» **WORK TO COMPLETE**: Using the listing below, copy exactly the lines from the one containing "index mcp: (187, 149)" to the one containing "pinky tip: (187, 200)", both lines included, and no others.

» **DATASET CONTENT**:
-- Opening Marker --
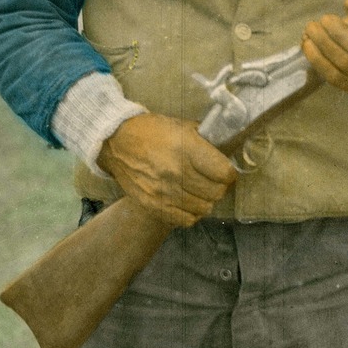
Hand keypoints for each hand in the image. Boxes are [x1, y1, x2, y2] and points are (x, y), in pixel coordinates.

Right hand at [98, 113, 236, 226]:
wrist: (117, 142)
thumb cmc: (153, 131)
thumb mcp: (183, 126)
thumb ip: (206, 141)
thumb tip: (228, 151)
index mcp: (187, 149)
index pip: (224, 173)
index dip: (229, 172)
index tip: (225, 169)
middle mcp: (177, 173)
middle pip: (216, 193)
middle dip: (219, 186)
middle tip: (213, 179)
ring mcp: (164, 192)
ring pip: (204, 208)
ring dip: (206, 200)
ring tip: (199, 189)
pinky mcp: (153, 206)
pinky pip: (186, 220)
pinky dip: (191, 212)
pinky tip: (187, 200)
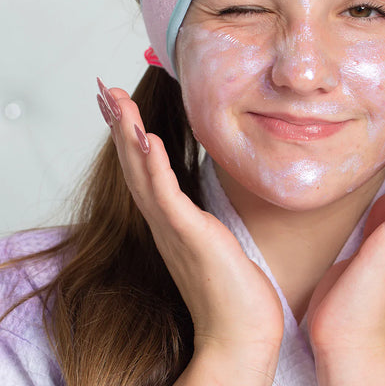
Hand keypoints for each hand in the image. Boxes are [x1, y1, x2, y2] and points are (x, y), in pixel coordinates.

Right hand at [96, 81, 283, 384]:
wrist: (240, 334)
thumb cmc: (232, 290)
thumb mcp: (212, 241)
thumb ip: (199, 219)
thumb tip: (199, 205)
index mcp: (168, 220)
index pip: (142, 170)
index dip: (127, 136)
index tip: (118, 106)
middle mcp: (162, 222)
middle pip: (133, 165)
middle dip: (119, 125)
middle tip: (105, 90)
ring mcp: (172, 229)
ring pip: (142, 172)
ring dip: (128, 134)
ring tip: (116, 100)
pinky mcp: (189, 236)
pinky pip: (167, 194)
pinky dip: (154, 164)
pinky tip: (148, 137)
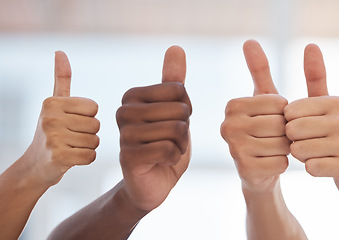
-- Closing Marker --
» **WRITTEN SOLUTION**:
index mcp: (187, 149)
index pip: (224, 173)
index dip: (229, 172)
index tip: (225, 169)
middle mcp: (177, 173)
middle pip: (216, 193)
middle dip: (219, 186)
middle tip: (213, 179)
ring mcp: (164, 192)
ring pip: (204, 208)
ring dip: (206, 200)
ring tip: (199, 189)
pinky mcp: (153, 206)
pinky pip: (186, 220)
pinky dip: (191, 212)
pinky tip: (187, 200)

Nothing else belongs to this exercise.